Gabe brings up the killing of the Canaanites — a story in the Bible in which God commanded the people of Israel — his people — to attack the nation of the Canaanites. Killing, along with other violent actions, don’t exactly correlate to the rest of God’s teachings. So, Gabe asks about the morality of these actions and why God in the Bible commanded his creation to kill other elements of his creation. Mike responded, saying that God is infallible and his morality is what the morality should be.
I then chimed in and asked, “Well if God directs people to kill, and even if the killing was in the name of the Lord, and I disagree with those commands, then what would happen?”
“Then you’d be labeled an apostate,” Mike said.
Apostasy is considered a serious offense against God. Yet because of my morality of not wanting to kill other humans, I would be labeled as an apostate; a sinner.
Like the preacher who told a 7-year-old me that I was going to hell if I sinned, this discussion has resonated with me for years.
I wonder, “What kind of god is God?”
Is he a loving god? A hateful god? Is there a god?
I do not have an answer to any of those questions. But I do cling to my morals.
As Mike and Gabe continued their deep discussion about the stories and theories of morality of religion, I wondered, “Why do you need to research to find religion?”
I’m not saying that one shouldn’t study and look into a religion to follow it or not.
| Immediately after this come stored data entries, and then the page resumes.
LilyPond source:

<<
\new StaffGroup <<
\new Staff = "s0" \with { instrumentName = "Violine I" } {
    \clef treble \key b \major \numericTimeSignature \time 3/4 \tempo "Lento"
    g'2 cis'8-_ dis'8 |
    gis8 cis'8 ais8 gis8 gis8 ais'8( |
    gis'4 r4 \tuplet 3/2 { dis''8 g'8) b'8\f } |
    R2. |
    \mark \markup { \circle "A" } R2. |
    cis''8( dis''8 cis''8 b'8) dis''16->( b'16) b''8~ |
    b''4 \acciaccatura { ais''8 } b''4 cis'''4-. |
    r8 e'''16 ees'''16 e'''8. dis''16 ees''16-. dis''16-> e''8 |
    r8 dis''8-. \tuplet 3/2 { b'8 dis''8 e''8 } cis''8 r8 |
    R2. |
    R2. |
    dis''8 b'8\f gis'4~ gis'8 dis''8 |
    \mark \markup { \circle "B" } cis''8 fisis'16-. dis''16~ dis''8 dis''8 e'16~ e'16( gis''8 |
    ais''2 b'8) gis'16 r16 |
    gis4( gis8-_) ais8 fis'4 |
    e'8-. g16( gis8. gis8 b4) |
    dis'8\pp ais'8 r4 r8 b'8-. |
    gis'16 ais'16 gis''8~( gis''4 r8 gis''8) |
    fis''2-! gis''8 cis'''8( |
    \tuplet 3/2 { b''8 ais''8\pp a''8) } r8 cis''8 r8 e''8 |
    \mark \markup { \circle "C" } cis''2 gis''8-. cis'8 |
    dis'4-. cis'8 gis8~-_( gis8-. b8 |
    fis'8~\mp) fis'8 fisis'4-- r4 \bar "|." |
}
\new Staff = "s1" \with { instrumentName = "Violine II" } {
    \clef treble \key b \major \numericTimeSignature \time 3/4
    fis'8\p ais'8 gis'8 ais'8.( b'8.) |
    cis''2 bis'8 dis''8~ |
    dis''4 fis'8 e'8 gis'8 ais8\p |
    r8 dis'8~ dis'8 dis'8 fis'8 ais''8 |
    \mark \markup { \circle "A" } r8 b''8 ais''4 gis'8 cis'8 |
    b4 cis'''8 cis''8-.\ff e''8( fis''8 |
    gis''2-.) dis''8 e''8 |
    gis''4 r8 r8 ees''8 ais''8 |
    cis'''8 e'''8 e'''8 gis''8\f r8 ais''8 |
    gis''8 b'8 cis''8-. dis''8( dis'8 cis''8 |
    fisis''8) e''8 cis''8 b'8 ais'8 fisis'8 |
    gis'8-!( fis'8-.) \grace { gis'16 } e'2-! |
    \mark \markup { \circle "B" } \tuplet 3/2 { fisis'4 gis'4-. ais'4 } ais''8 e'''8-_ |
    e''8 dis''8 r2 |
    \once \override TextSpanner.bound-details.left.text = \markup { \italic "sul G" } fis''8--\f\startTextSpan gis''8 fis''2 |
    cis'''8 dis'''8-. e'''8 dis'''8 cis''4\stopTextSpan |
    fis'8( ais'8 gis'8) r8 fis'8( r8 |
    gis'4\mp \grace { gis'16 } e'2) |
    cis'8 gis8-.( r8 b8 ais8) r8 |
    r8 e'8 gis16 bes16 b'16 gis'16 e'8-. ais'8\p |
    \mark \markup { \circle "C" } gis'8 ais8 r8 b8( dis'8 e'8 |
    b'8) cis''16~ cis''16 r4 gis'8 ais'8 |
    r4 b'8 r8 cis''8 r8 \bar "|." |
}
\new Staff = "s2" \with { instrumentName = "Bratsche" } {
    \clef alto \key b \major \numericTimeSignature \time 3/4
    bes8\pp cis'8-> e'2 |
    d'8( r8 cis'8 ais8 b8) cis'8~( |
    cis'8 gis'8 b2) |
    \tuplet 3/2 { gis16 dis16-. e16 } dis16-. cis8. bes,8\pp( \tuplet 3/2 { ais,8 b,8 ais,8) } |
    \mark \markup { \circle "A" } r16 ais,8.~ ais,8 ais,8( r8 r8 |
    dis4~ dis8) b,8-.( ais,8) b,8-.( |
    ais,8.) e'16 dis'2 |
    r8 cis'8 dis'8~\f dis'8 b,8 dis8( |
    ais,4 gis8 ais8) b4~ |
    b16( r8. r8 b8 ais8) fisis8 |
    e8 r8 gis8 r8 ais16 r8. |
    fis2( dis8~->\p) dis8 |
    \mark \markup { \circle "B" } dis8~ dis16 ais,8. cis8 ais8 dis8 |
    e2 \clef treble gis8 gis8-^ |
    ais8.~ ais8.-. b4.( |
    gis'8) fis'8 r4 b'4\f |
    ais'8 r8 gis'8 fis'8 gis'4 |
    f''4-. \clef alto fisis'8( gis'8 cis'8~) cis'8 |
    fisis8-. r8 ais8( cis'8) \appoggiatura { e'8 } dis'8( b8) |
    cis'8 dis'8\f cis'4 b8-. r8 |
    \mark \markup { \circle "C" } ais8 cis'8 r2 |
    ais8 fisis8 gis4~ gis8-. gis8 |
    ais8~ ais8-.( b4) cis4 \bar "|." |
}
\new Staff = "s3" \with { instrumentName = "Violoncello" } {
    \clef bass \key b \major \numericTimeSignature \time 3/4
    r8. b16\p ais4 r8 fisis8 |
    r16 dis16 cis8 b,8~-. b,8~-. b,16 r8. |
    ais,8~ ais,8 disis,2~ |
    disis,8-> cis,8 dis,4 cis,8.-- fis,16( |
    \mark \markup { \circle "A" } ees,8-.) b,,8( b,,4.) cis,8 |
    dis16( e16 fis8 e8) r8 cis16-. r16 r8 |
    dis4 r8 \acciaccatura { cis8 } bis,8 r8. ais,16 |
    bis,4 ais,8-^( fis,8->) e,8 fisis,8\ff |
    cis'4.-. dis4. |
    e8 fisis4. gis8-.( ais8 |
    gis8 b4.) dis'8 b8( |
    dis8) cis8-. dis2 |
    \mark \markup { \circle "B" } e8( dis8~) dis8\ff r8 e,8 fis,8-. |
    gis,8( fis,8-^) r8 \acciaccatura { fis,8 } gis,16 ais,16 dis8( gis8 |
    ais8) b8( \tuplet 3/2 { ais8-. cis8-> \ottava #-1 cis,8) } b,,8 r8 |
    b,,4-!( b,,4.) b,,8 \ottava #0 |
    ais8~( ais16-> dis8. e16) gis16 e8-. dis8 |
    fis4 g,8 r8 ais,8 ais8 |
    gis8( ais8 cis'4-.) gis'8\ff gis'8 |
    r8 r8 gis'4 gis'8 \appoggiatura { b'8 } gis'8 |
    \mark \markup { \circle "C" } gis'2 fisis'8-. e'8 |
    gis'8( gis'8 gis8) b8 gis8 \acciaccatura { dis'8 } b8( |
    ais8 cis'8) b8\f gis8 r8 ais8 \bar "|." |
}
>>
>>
But why in search of religion — which is meant to be the moral compass that people have lived, died and in some cases hope to live again for — have to come out of a book? It should be something that one feels, something that moves and pushes one to be better. Something that gives one comfort and answers.
According to The Pew Research Center, in 2021 29% of Americans identify as religious “nones.” I wouldn’t describe that as me. I don’t run from confronting religion, but at the same time I don’t think that I am “not religious.” I am comfortable with my stance in time. I do not feel I need to go out in search of a book that tells me I’m going to be damned for eternity, because I don’t think that’s true. I don’t have many questions, but I also don’t have answers.
I don’t know what happens when we die. I don’t know how we came to live on a planet that materialized out of an explosion to give us the most habitable conditions. And out of all the world religions, I don’t know which one, if any, are right.
What I do know is that I am alive, I have love and I am me. I know right from wrong, have strong morals and show compassion to others. I know I would turn down a request to murder other people, even if that request came from God.
Call me a sinner or call me an apostate, but I know that I’m enough.